String filename = args[0];
try {
// create a molecule importer for the given file
MolImporter mi = new MolImporter(filename);
 
// read the first molecule from the file
Molecule m = mi.read();
 
while (m != null) {
printProperties( m );
// read the next molecule from the input file
m = mi.read();
}
mi.close();
}
catch (MolFormatException e) {
System.err.println("Molecule format not recognised.");
}
catch (IOException e) {
System.err.println("I/O error:" + e);
}
}
private static void printProperties( Molecule m ) {
System.out.println( "\nMolecule " + m.getName() );
int nProps = m.getPropertyCount();
for ( int i = 0; i < nProps; i++ ) {
String propKey = m.getPropertyKey( i );
String propValue = m.getProperty( propKey );
System.out.println( propKey + " = " + propValue );
}
}
}

For a complete source code example with a simple GUI, please see ImportMultiMoleculeFile.java.

Iterating on molecules where the molecule is the target of the "foreach" statement:

URL url = new URL("http://www.chemaxon.com/marvin/mols-2d/mols.sdf");
for (Molecule molecule : new MolImporter(url.openStream())) {
// do something with the molecule
}
 

Accessing a molecule directly

A molecule in a multi-molecule input can be accessed directly, seeking to the second molecule in this code example:

URL url = new URL("http://www.chemaxon.com/marvin/mols-2d/mols.sdf");
MolImporter importer = new MolImporter(url.openStream(), "sdf");
importer.seekRecord(2, null);
Molecule molecule = importer.read();
 

For a complete source code, please see SeekingMolecule.java, seekRecord method.

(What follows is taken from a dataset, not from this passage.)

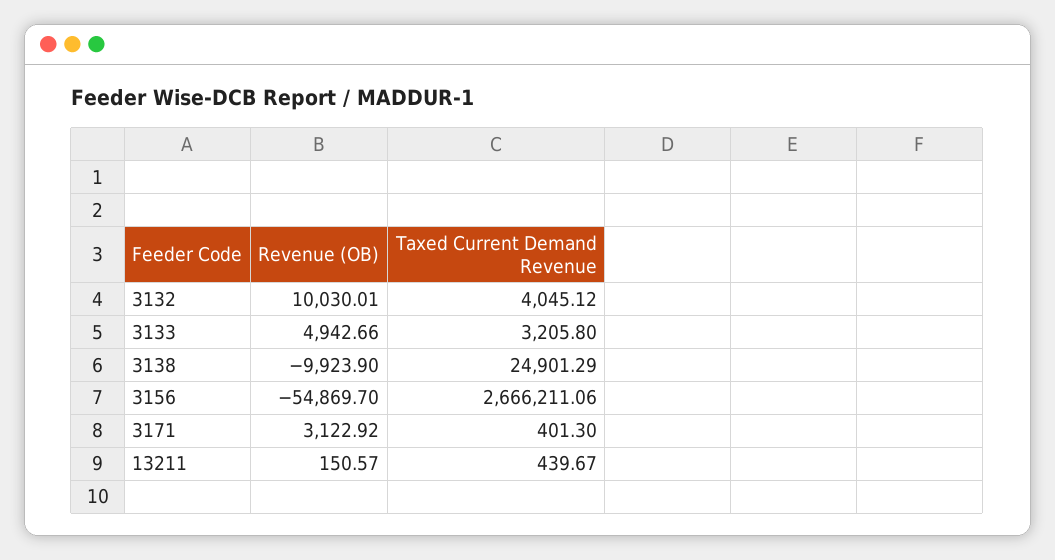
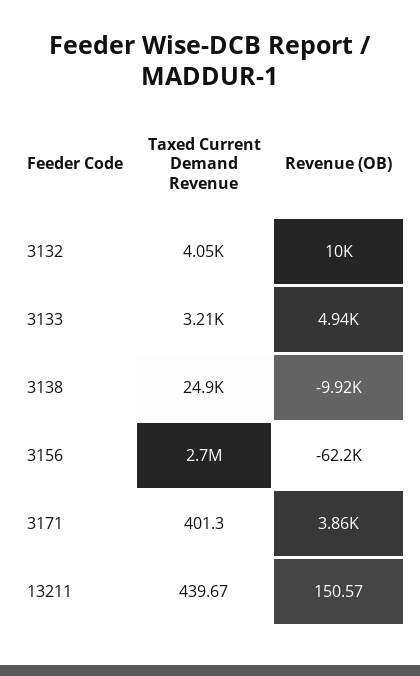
Revenue (OB), 3156: -54869.7 -> -62200
Taxed Current Demand Revenue, 3156: 2666211.06 -> 2700000
Revenue (OB), 3171: 3122.92 -> 3860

Importing with MRecordImporter

Iterating on molecules and documents is possible with the MRecordImporter class also:

try {
URL url = new URL(path);
MolInputStream mis = new MolInputStream(url.openStream(), null, null, null);
MRecordImporter importer = new MRecordImporter(mis, null);
MDocument mDocument;
while ((mDocument = importer.readDoc()) != null) {
Molecule mol = (Molecule) mDocument.getMainMoleculeGraph();
// do something with the molecule
}
importer.close();
} catch (MRecordParseException ex) {
ex.printStackTrace();
} catch (IOException e) {
e.printStackTrace();
}
 

For a complete source code, please see ImportMultiMoleculeFile.java, importMoleculeWithMRecordImporter method.

Importing with MRecordReader

Iterating on records only is possible with the MRecordReader class :

MRecordReader recordReader = MFileFormatUtil.createRecordReader(
new FileInputStream(new File("examples/io/basic/mols.rdf")),
null, null, null);
MRecord record = null;
int recordCount = 0;
while ((record = recordReader.nextRecord()) != null) {
// do something with the record
recordCount++;
}

For a complete source code, please see ImportRecords.java.